**Provided text**

The primary distinction in Jones and the proceeding now before this Court is that the indebtedness was not owed by either the deceased spouse or the surviving spouse, but was incurred by a co-tenant after the death of his father. There was no mention in the opinion as to whether the value of the property exceeded the homestead exemption allowance, only the conclusion that the property could not be partitioned during the widowhood of the surviving spouse without her consent. Considering that the widow was not liable on the debt, this result is reasonable and equitable.

The only other case that the Court would mention is Stockett v. Stockett, supra, where the Court, relying on the earlier decisions of Hendry v. Hendry, 300 So.2d 147 (Miss.1974) and Moody v. Moody, supra, concluded that homestead value is relevant only in considering the claims of creditors. The Court went on to quote a portion of the passage from Moody, set forth more fully hereinabove, to the effect that the question of value has no place in the consideration of the rights of the surviving widow to the use and occupancy of the homestead. Again, this Court construes this conclusion in Stockett to refer to the rights of the widow against her co-tenants, rather than against creditors of the deceased or her own creditors.

The proceeding before this Court is easily distinguishable from all of the cases cited hereinabove. As mentioned earlier, both the debtors were liable as a result of *70Bullins’ judgment. As such, Mrs. Osborne is precluded from invoking the protection of § 91-1-23 because she was and is jointly and severally liable on the debt. A contrary result would give Mrs. Osborne more protection than she would otherwise be entitled against her own creditors solely because of her husband’s death. This result is not in keeping with the intent or purpose of § 91-1-23.

The motion to avoid the judicial lien held by Bullins is well taken insofar as it impairs the homestead exemption to which Mrs. Osborne is currently entitled in the sum of $30,000.00. The limit of this avoidance, however, is $30,000.00. The judgment lien will remain valid to the extent that the property has value exceeding the homestead exemption plus the amount of any debts that are secured by valid deeds of trust encumbering the property that were recorded prior to the entry of the judgment against the debtors.

ÍV.

The remaining issue in this proceeding involves an attempt by Mrs. Osborne to claim a widow’s allowance as provided in § 91-7-135 from the real property. This section provides as follows:

§ 91-7-135. Appraisers to set apart one year’s support for family.
It shall be the duty of the appraisers to set apart out of the effects of the decedent, for his widow and children who were being supported by him, or for the widow if there be no such children, or for such children if there be no widow, one year’s provision, including such provision as may be embraced in the exempt property set apart. If there be no provisions, or an insufficient amount, the appraiser shall allow money in lieu thereof or in addition thereto necessary for the comfortable support of the widow and children, or widow or children, as the case may be, for one year. In addition to the provisions or money in lieu thereof, the appraisers shall ascertain and allow what sum of money will be needed to purchase necessary wearing apparel for the widow and such children, or the widow or children, as the case may be, and to pay tuition for the children for one year. If a mother die leaving children who are infants and were being maintained by her, the same provisions and allowance shall be set apart and made for them as above provided.

**Collected data**

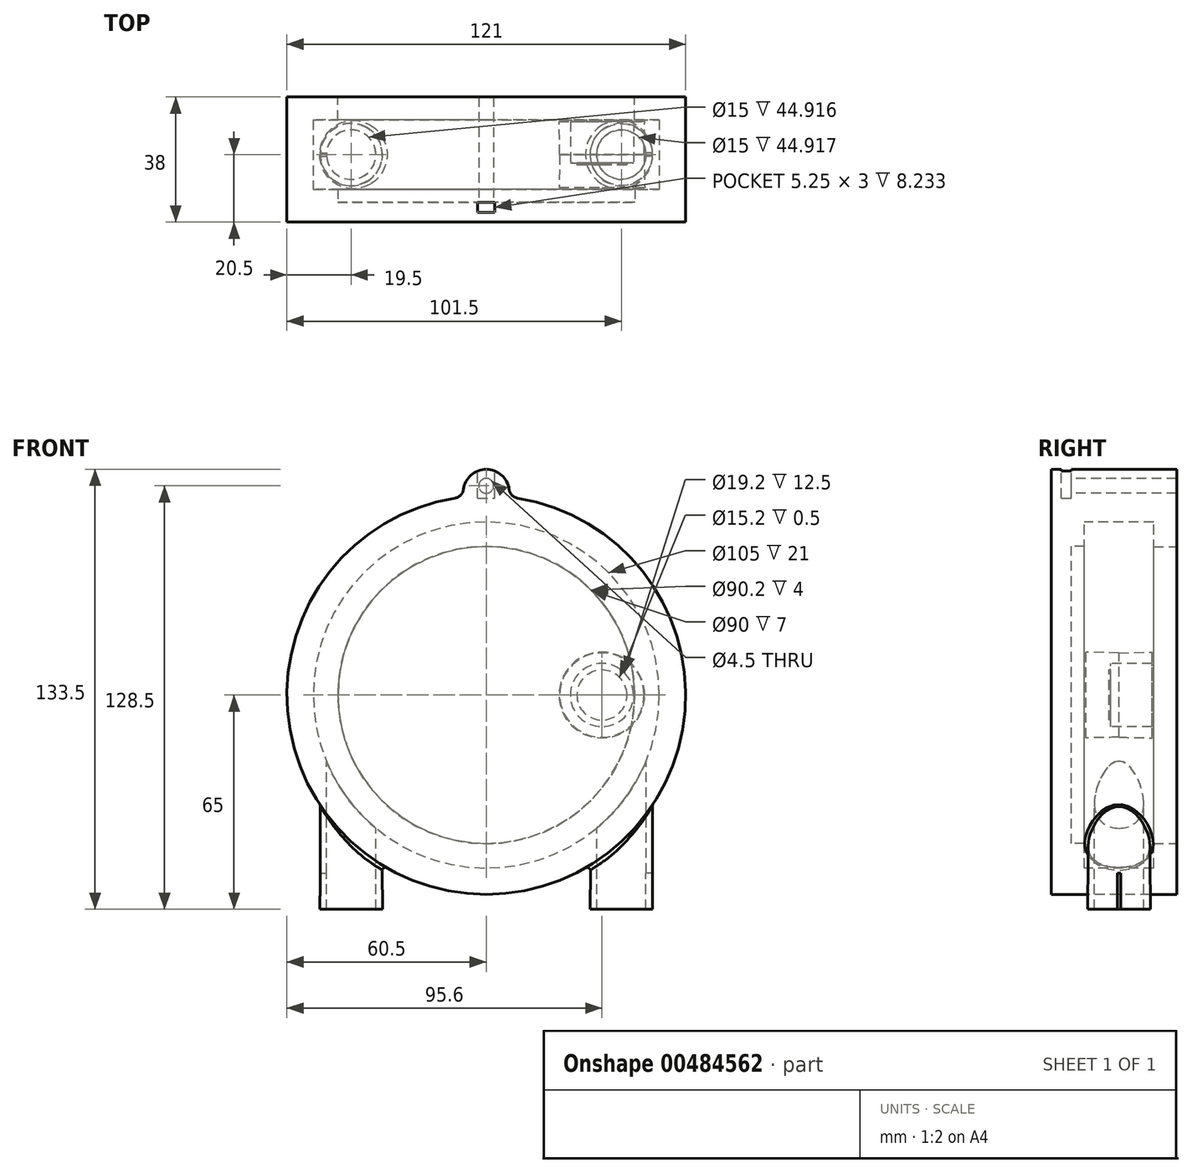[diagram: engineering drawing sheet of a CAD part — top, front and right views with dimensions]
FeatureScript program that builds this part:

**Problems and tasks**
1. Reproduce the passage of the homestead exemption opinion from "The remaining issue" to "support for family.", inclusive.
2. Extend the homestead exemption opinion, picking up after its final sentence.

**Answers to the exercises**
1.
The remaining issue in this proceeding involves an attempt by Mrs. Osborne to claim a widow’s allowance as provided in § 91-7-135 from the real property. This section provides as follows:

§ 91-7-135. Appraisers to set apart one year’s support for family.

2.
A widow’s allowance can only be awarded from property that is a part of the decedent’s probate estate. When an individual files bankruptcy and then dies, the bankruptcy case remains open and viable, particularly a Chapter 7 liquidation bankruptcy such as that filed by the debtors herein. See Rule 1016, Federal Rules of Bankruptcy Procedure. Property that was included within the decedent’s bankruptcy estate would not be includible within his probate estate. The decedent’s probate estate can only be comprised of property that was claimed and allowed as exempt in the bankruptcy case or that was not property of the bankruptcy estate, e.g., a Chapter 7 debtor’s earnings for personal services accumulated post-petition. See 11 U.S.C. § 541(a). This, however, is not relevant to the instant proceeding.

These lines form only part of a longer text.